Video: The color is sumptuous and vibrant. That was so important in a period piece like this.
Audio: The score of John Williams picks its spots to make its mark. I could easily pick out the various instruments chosen by Williams including the ever present saxophone.
Catch Me If You Can: Behind the Camera (17:09): Spielberg and other contributors discussing the making of the film. This includes the costumes, sets and designs. Spielberg states it was one of his fastest shoots (around 52 days).
Cast Me If You Can: Spielberg and Producer Walter Parkes are front and center on the major casting choices.
Leonardo DiCaprio (6:07): DiCaprio was already attached to the film before Spielberg got involved. The director basically says that Leo recruited him than the other way around.

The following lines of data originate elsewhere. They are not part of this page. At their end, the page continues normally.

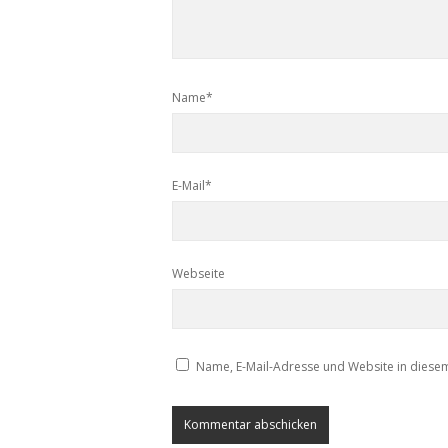
Name*
E-Mail*
Webseite
Name, E-Mail-Adresse und Website in diese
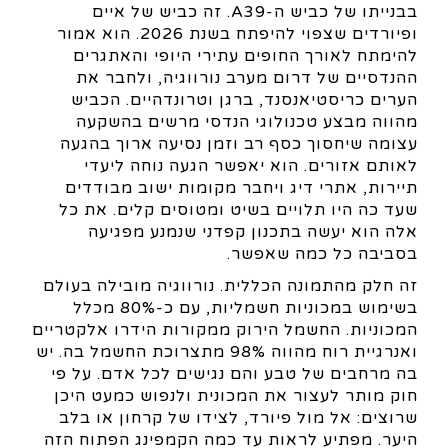
בבנייתו של כביש ה-A39. זה כביש של איים
ופיורדים שצפוי להיפתח בשנת 2026. הוא אמור
להימתח לאורך החופים עתירי היופי והאתגרים
ההנדסיים של דרום מערב נורווגיה, ולחבר את
הערים כריסטיאנסנד, ברגן וטרונדהיים. הכביש
מהווה מבצע טכנולוגי הנדסי מרשים בהשקעה
עצומה שיחסוך כסף רב וזמן נסיעה ארוך בהגעה
לאותם אזורים. הוא יאפשר הגעה נוחה ליעדי
תיירות, אתרי דיג ויחבר מקומות ישוב מבודדים
שעד כה היו תלויים בשיט ומטוסים קלים. את כל
אלה הוא יעשה בתכנון קפדני שנמנע מפגיעה
בסביבה כל כמה שאפשר.
זה חלק מהתמונה הכללית. נורווגיה מובילה בעולם
בשימוש במכוניות חשמליות, עם כ-80% מכלל
המכוניות. החשמל הירוק ממקורות הידרו אלקטריים
ואנרגיית רוח מהווה 98% מתצרוכת החשמל בה. יש
בה מרחבים של טבע והם נגישים לכל אדם. על פי
חוק מותר לעצור את המכונית ולנפוש כמעט היכן
שרוצים: אל מול פיורד, לצידו של קרחון או בלב
היער. מפתיע לראות עד כמה הקמפינג הפתוח הזה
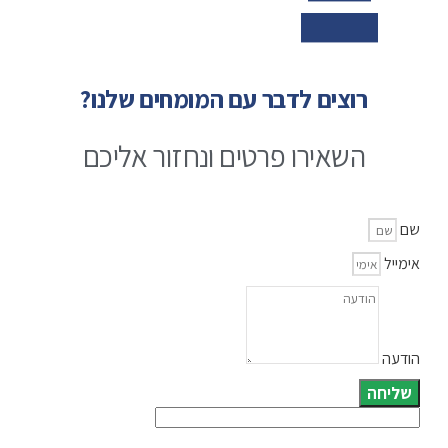
רוצים לדבר עם המומחים שלנו?
השאירו פרטים ונחזור אליכם
שם
אימייל
הודעה
שליחה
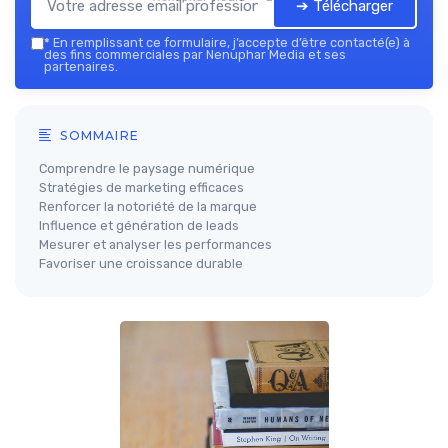
➔ Télécharger
*
En remplissant ce formulaire, j’accepte d’être contacté(e) à
des fins commerciales par Nenuphar Media et ses
partenaires.
SOMMAIRE
Comprendre le paysage numérique
Stratégies de marketing efficaces
Renforcer la notoriété de la marque
Influence et génération de leads
Mesurer et analyser les performances
Favoriser une croissance durable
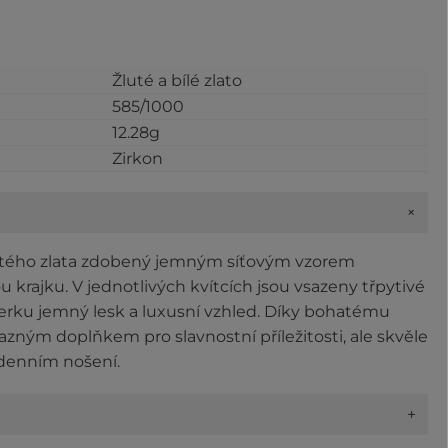
Žluté a bílé zlato
585/1000
12.28g
Zirkon
+
utého zlata zdobený jemným síťovým vzorem
 krajku. V jednotlivých kvítcích jsou vsazeny třpytivé
perku jemný lesk a luxusní vzhled. Díky bohatému
zným doplňkem pro slavnostní příležitosti, ale skvěle
 denním nošení.
+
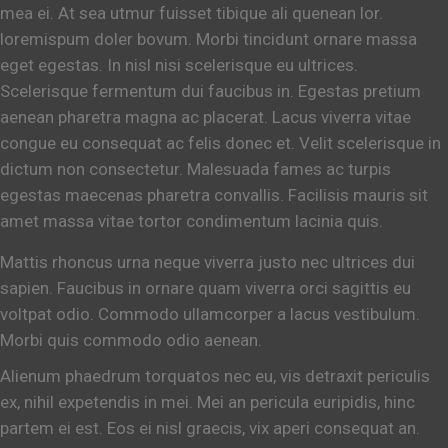
mea ei. At sea utmur fuisset tibique ali quenean lor.
loremispum doler bovum. Morbi tincidunt ornare massa
eget egestas. In nisl nisi scelerisque eu ultrices.
Scelerisque fermentum dui faucibus in. Egestas pretium
aenean pharetra magna ac placerat. Lacus viverra vitae
congue eu consequat ac felis donec et. Velit scelerisque in
dictum non consectetur. Malesuada fames ac turpis
egestas maecenas pharetra convallis. Facilisis mauris sit
amet massa vitae tortor condimentum lacinia quis.
Mattis rhoncus urna neque viverra justo nec ultrices dui
sapien. Faucibus in ornare quam viverra orci sagittis eu
voltpat odio. Commodo ullamcorper a lacus vestibulum.
Morbi quis commodo odio aenean.
Alienum phaedrum torquatos nec eu, vis detraxit periculis
ex, nihil expetendis in mei. Mei an pericula euripidis, hinc
partem ei est. Eos ei nisl graecis, vix aperi consequat an.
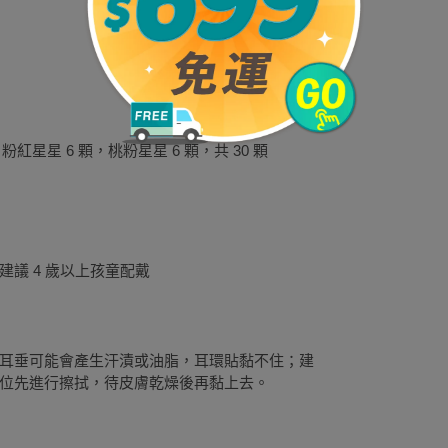
粉紅星星 6 顆，桃粉星星 6 顆，共 30 顆
議 4 歲以上孩童配戴
耳垂可能會產生汗漬或油脂，耳環貼黏不住；建
位先進行擦拭，待皮膚乾燥後再黏上去。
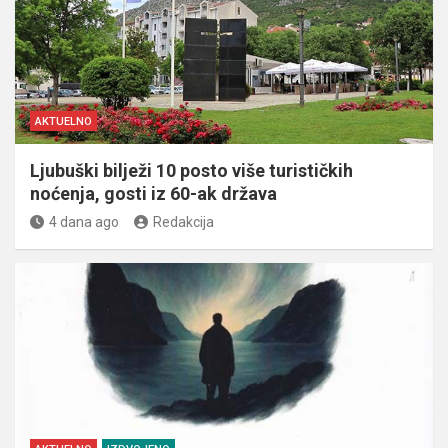
AKTUELNO
Ljubuški bilježi 10 posto više turističkih
noćenja, gosti iz 60-ak država
4 dana ago
Redakcija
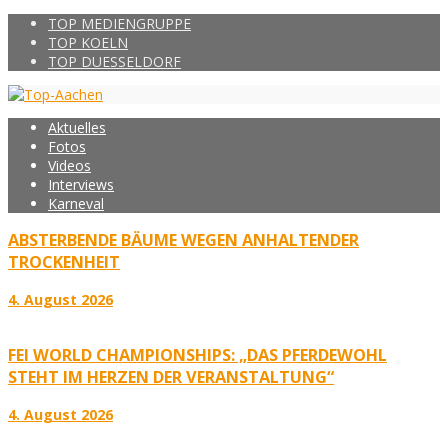
TOP MEDIENGRUPPE
TOP KOELN
TOP DUESSELDORF
Aktuelles
Fotos
Videos
Interviews
Karneval
ABSTERBENDE BÄUME WEGEN ANHALTENDER
TROCKENHEIT
4. August 2026
FEI WORLD CHAMPIONSHIPS: „DAS PFERDEWOHL
STEHT IM HERZEN DER VERANSTALTUNG“
4. August 2026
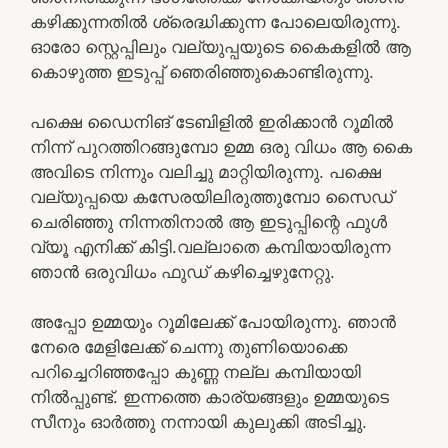
കഴിക്കുന്നതിൽ ശ്രെദ്ധിക്കുന്ന പോലെയിരുന്നു.
ഓരോ സ്റ്റെപ്പിലും വല്യുപ്പയുടെ കൈകളിൽ ആ
കൊഴുത്ത ഇടുപ്പ് ഞെരിഞ്ഞുകൊണ്ടിരുന്നു.
പക്ഷെ ഡൈനിങ് ടേബിളിൽ ഇരിക്കാൻ റൂമിൽ
നിന്ന് പുറത്തിറങ്ങുമ്പോ ഉമ്മ ഒരു വിധം ആ കൈ
അവിടെ നിന്നും വലിച്ചു മാറ്റിയിരുന്നു. പക്ഷെ
വല്യുപ്പയെ കസേരയിലിരുത്തുമ്പോ സൈഡ്
ചെരിഞ്ഞു നിന്നതിനാൽ ആ ഇടുപ്പിന്റെ ഫുൾ
വ്യൂ എനിക്ക് കിട്ടി.വല്ലാതെ കമ്പിയായിരുന്ന
ഞാൻ ഒരുവിധം ഫുഡ് കഴിച്ചെഴുനേറ്റു.
അപ്പോ ഉമ്മയും റൂമിലേക്ക് പോയിരുന്നു. ഞാൻ
നേരെ മേളിലേക്ക് ചെന്നു തുണിയൊക്കെ
പറിച്ചെറിഞ്ഞപ്പോ കുണ്ണ നല്ല കമ്പിയായി
നിൽപ്പുണ്ട്. ഇന്നത്തെ കാര്യങ്ങളും ഉമ്മയുടെ
സീനും ഓർത്തു നന്നായി കുലുക്കി അടിച്ചു.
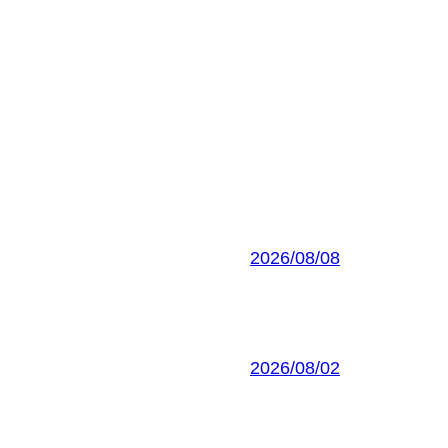
2026/08/08
2026/08/02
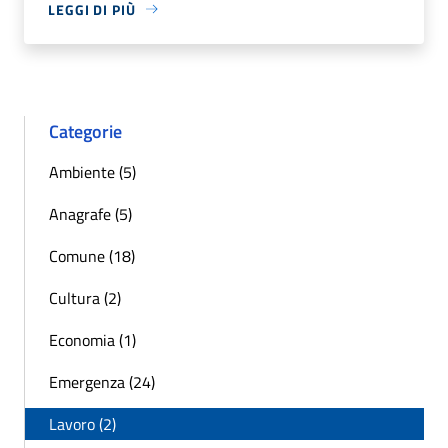
LEGGI DI PIÙ
Categorie
Ambiente (5)
Anagrafe (5)
Comune (18)
Cultura (2)
Economia (1)
Emergenza (24)
Lavoro (2)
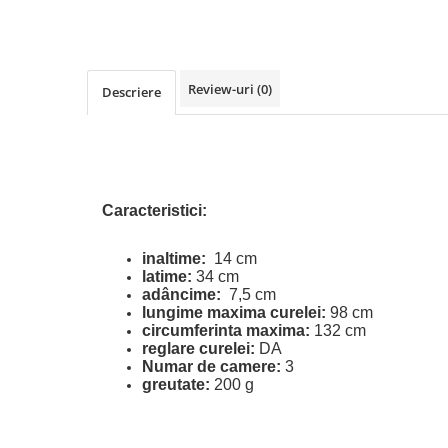
Review-uri
(0)
Descriere
Caracteristici:
inaltime:
14 cm
latime:
34 cm
adâncime:
7,5 cm
lungime maxima curelei:
98 cm
circumferinta maxima:
132 cm
reglare curelei:
DA
Numar de camere:
3
greutate:
200 g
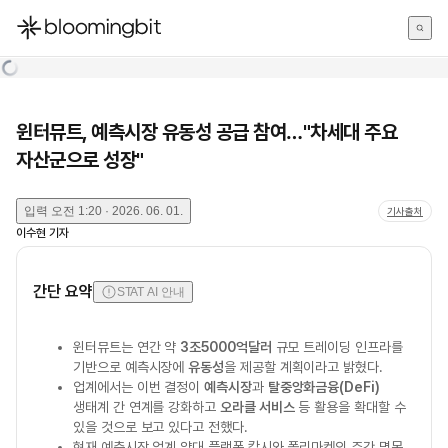
한국어
English
日本語
윈터뮤트, 예측시장 유동성 공급 참여…"차세대 주요
자산군으로 성장"
입력
오전 1:20 · 2026. 06. 01.
기사출처
이수현
기자
간단 요약
STAT AI 안내
윈터뮤트는 연간 약
3조5000억달러
규모 트레이딩 인프라를
기반으로 예측시장에
유동성
을 제공할 계획이라고 밝혔다.
업계에서는 이번 결정이
예측시장
과
탈중앙화금융(DeFi)
생태계 간 연계를 강화하고
오라클 서비스
등 활용을 확대할 수
있을 것으로 보고 있다고 전했다.
현재 예측시장 업계 양대 플랫폼 칼시와 폴리마켓의 주간 명목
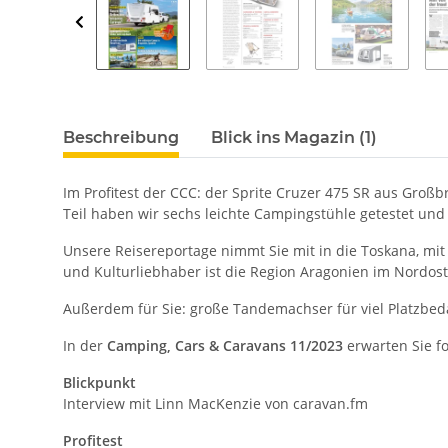
Beschreibung
Blick ins Magazin (1)
Im Profitest der CCC: der Sprite Cruzer 475 SR aus Großb
Teil haben wir sechs leichte Campingstühle getestet und 
Unsere Reisereportage nimmt Sie mit in die Toskana, mit 
und Kulturliebhaber ist die Region Aragonien im Nordos
Außerdem für Sie: große Tandemachser für viel Platzbeda
In der
Camping, Cars & Caravans 11/2023
erwarten Sie 
Blickpunkt
Interview mit Linn MacKenzie von caravan.fm
Profitest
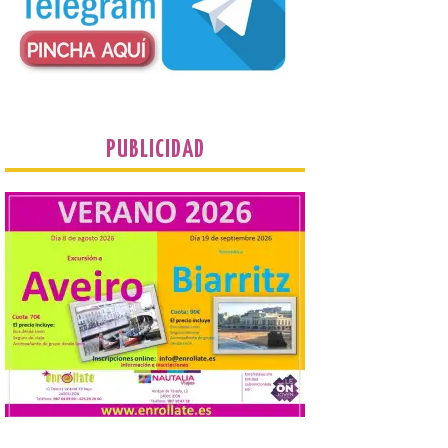
frontalmente a quienes,
desde esta
“descomunidad”
antinatural, artificial e
híbrida de Castilla y León, niegan el
cambio climático y anteponen el fomento
de la tauromaquia a una prevención real
de los incendios. Conceyu Pais Llionés
vuelve a […]
PUBLICIDAD
Santander aconseja acudir
a pie o en transporte
público y evitar el
vehículo privado para el
eclipse
8 Ago 2026
El TUS cuenta con líneas
que llegan a la zona en
puntos como el faro de
Cabo Mayor, Cueto,
Corbanera o Ciriego y
reforzará la movilidad con un servicio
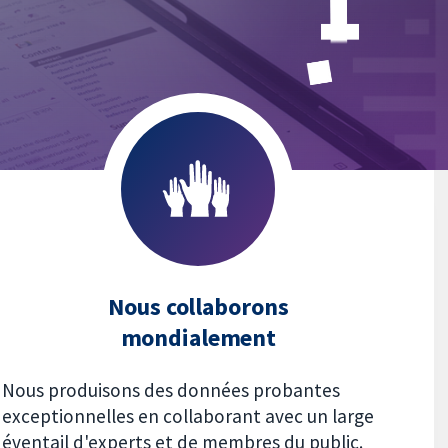
Nous collaborons
mondialement
Nous produisons des données probantes
exceptionnelles en collaborant avec un large
éventail d'experts et de membres du public.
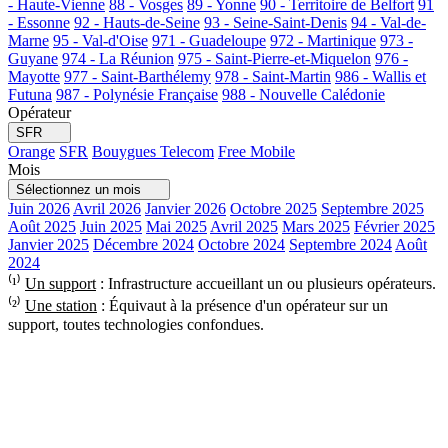
- Haute-Vienne
88 - Vosges
89 - Yonne
90 - Territoire de Belfort
91
- Essonne
92 - Hauts-de-Seine
93 - Seine-Saint-Denis
94 - Val-de-
Marne
95 - Val-d'Oise
971 - Guadeloupe
972 - Martinique
973 -
Guyane
974 - La Réunion
975 - Saint-Pierre-et-Miquelon
976 -
Mayotte
977 - Saint-Barthélemy
978 - Saint-Martin
986 - Wallis et
Futuna
987 - Polynésie Française
988 - Nouvelle Calédonie
Opérateur
SFR
Orange
SFR
Bouygues Telecom
Free Mobile
Mois
Sélectionnez un mois
Juin 2026
Avril 2026
Janvier 2026
Octobre 2025
Septembre 2025
Août 2025
Juin 2025
Mai 2025
Avril 2025
Mars 2025
Février 2025
Janvier 2025
Décembre 2024
Octobre 2024
Septembre 2024
Août
2024
⁽¹⁾
Un support
: Infrastructure accueillant un ou plusieurs opérateurs.
⁽²⁾
Une station
: Équivaut à la présence d'un opérateur sur un
support, toutes technologies confondues.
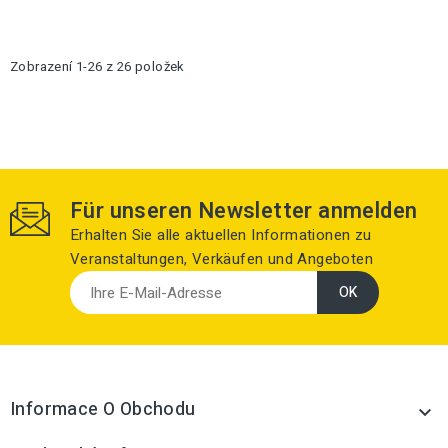
Zobrazení 1-26 z 26 položek
Für unseren Newsletter anmelden
Erhalten Sie alle aktuellen Informationen zu
Veranstaltungen, Verkäufen und Angeboten
Informace O Obchodu

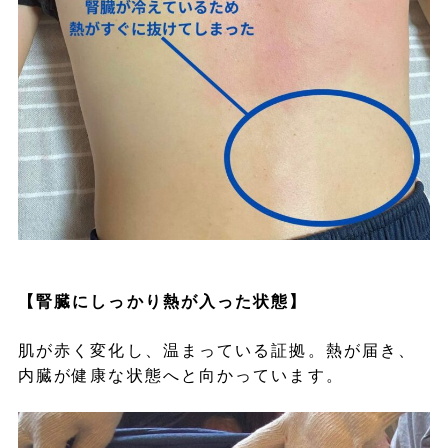
【腎臓にしっかり熱が入った状態】
肌が赤く変化し、温まっている証拠。熱が届き、
内臓が健康な状態へと向かっています。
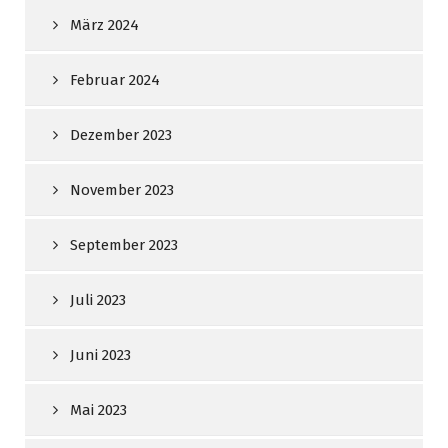
März 2024
Februar 2024
Dezember 2023
November 2023
September 2023
Juli 2023
Juni 2023
Mai 2023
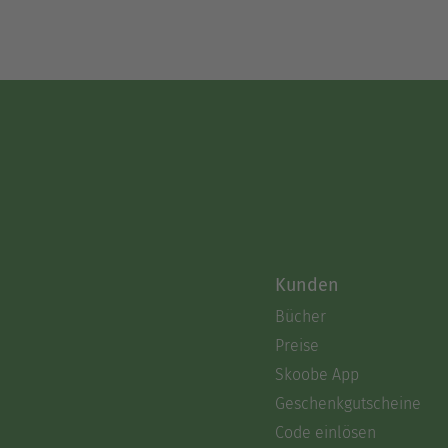
Kunden
Bücher
Preise
Skoobe App
Geschenkgutscheine
Code einlösen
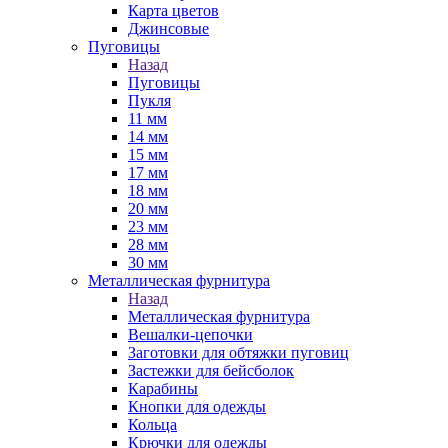
Карта цветов
Джинсовые
Пуговицы
Назад
Пуговицы
Пукля
11 мм
14 мм
15 мм
17 мм
18 мм
20 мм
23 мм
28 мм
30 мм
Металлическая фурнитура
Назад
Металлическая фурнитура
Вешалки-цепочки
Заготовки для обтяжки пуговиц
Застежки для бейсболок
Карабины
Кнопки для одежды
Кольца
Крючки для одежды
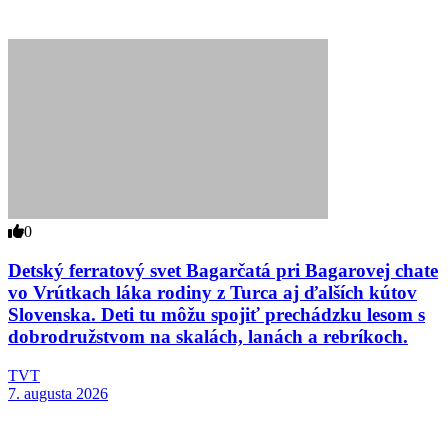
0
Detský ferratový svet Bagarčatá pri Bagarovej chate
vo Vrútkach láka rodiny z Turca aj ďalších kútov
Slovenska. Deti tu môžu spojiť prechádzku lesom s
dobrodružstvom na skalách, lanách a rebríkoch.
TVT
7. augusta 2026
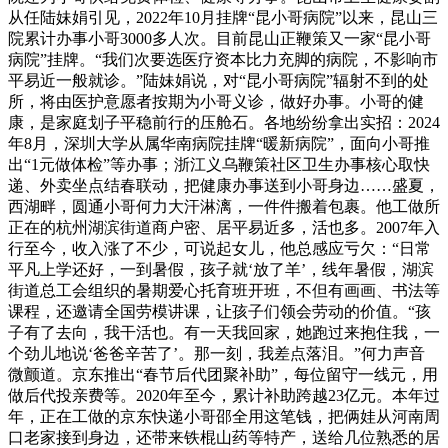
从任陆妹娟引见，2022年10月挂牌“昆小哥病院”以来，昆山三
院累计办事小哥3000多人次。目前昆山正鞭策又一家“昆小哥
病院”挂牌。“我们次要选医疗资本比力充脚的病院，不影响市
平易近一般就诊。”陆妹娟说，对“昆小哥病院”辐射不到的处
所，将由医护意愿者按期为小哥义诊，做好办事。小哥的健
康，是家庭划子平稳前行的压舱石。各地纷纷拿出实招：2024
年8月，深圳大学从属华南病院挂牌“暖新病院”，面向小哥推
出“1元做体检”等办事；浙江义乌鞭策社区卫生办事核心取快
递、外卖坐点结春联动，把健康办事送到小哥身边……盛夏，
西湖畔，圆通小哥何力大汗淋漓，一件件搬着包裹。他工做所
正在的杭州湖滨街道商户密、居平易近多，活也多。2007年入
行至今，收入涨了不少，可说起女儿，他总感应亏欠：“日常
平凡上学还好，一到暑假，孩子就‘放了羊’，线年暑假，湖滨
街道总工会组织的暑期爱心托育班开班，不但有画画、书法等
课程，还邀请全国劳模讲课，让孩子们领会劳动的价值。“孩
子有了去向，我干活也。有一天我回家，她跑过来抱住我，一
个劲儿地说‘爸爸辛苦了’。那一刻，我差点落泪。”何力声音
微颤道。京东推出“春节后代团聚补助”，每位留守一线元，用
做后代投亲费等。2020年至今，累计补助跨越23亿元。本年过
年，正在工做的京东快递小哥邵全用这笔钱，把俩娃从河南周
口老家接到身边，还带来铁棍山药等特产，送给几位熟悉的居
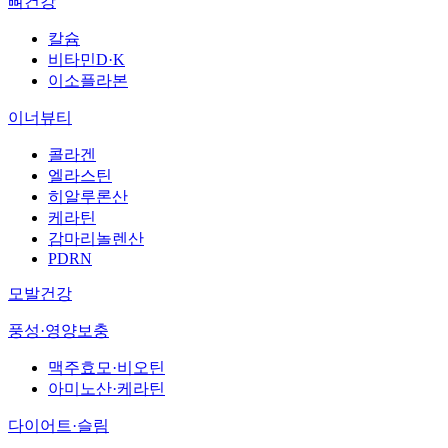
뼈건강
칼슘
비타민D·K
이소플라본
이너뷰티
콜라겐
엘라스틴
히알루론산
케라틴
감마리놀렌산
PDRN
모발건강
풍성·영양보충
맥주효모·비오틴
아미노산·케라틴
다이어트·슬림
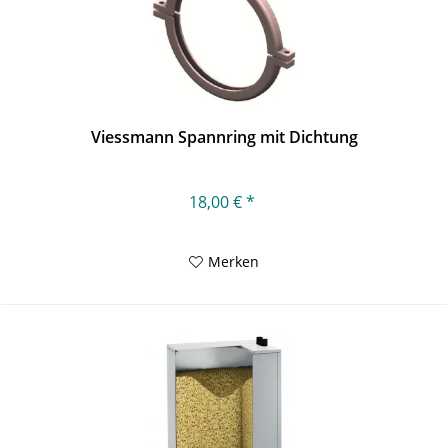
Viessmann Spannring mit Dichtung
18,00 € *
Merken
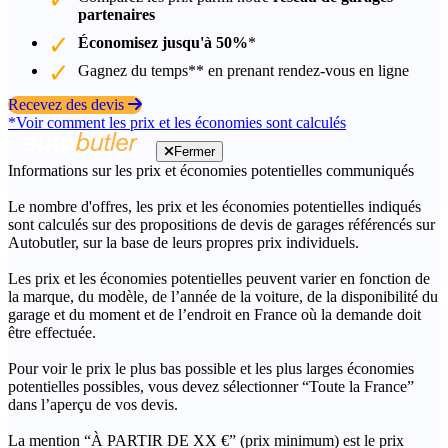
partenaires
Économisez jusqu'à 50%
*
Gagnez du temps** en prenant rendez-vous en ligne
Recevez des devis
*Voir comment les prix et les économies sont calculés
Fermer
Informations sur les prix et économies potentielles communiqués
Le nombre d'offres, les prix et les économies potentielles indiqués
sont calculés sur des propositions de devis de garages référencés sur
Autobutler, sur la base de leurs propres prix individuels.
Les prix et les économies potentielles peuvent varier en fonction de
la marque, du modèle, de l’année de la voiture, de la disponibilité du
garage et du moment et de l’endroit en France où la demande doit
être effectuée.
Pour voir le prix le plus bas possible et les plus larges économies
potentielles possibles, vous devez sélectionner “Toute la France”
dans l’aperçu de vos devis.
La mention “À PARTIR DE XX €” (prix minimum) est le prix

Tom Hanks (6:19): Hanks was first discussed for the father role. Hanks though was more drawn to the FBI agent.
Christopher Walken/Nathalie Baye (7:22): Parkes was the one who first suggested Walken. He wasn’t on Spielberg’s radar. Spielberg wanted an authentic French actress to play Frank’s mother since that was what she was in real life. Fellow director Brian DePalma helped in this regard and arranged a screen test with Baye.
Martin Sheen/Amy Adams (6:30): Sheen was working on West Wing at that time. John Wells assisted with his schedule to make him available. All involved knew that Adams was right for the role.
Jennifer Garner (3:15): She was another person working on a television show at the time. Spielberg was impressed with the various characters she had to play on Alias.
Scoring: Catch Me If You Can (5:25): Composer John Williams goes over the choices he made for this film. Spielberg also chimes in on the top 40 hits used.
Frank Abagnale: Between Reality and Fiction: The genuine article discusses various parts of his life and what drew Spielberg, Hanks and DiCaprio to the man.
Meet Frank Abagnale (5:28): Introduction of the man.
Frank Becomes a Pilot (4:07): Frank goes over the process on how he became a pilot and what that involved.
Frank’s Careers (1:58): These included being a pilot, lawyer, doctor and professor.
Frank Gets Caught and Turns His Life Around (3:35): Frank discusses his life after being caught.
The FBI Perspective (7:07): Former FBI agent was a consultant on the film and helped Spielberg makes things as authentic as possible.
Catch Me If You Can In Closing (4:59): Recap on what made this a compelling story to get all these talented people involved in it.
Photo Galleries: Included in this are behind the scenes shots, costume galleries and cast shots.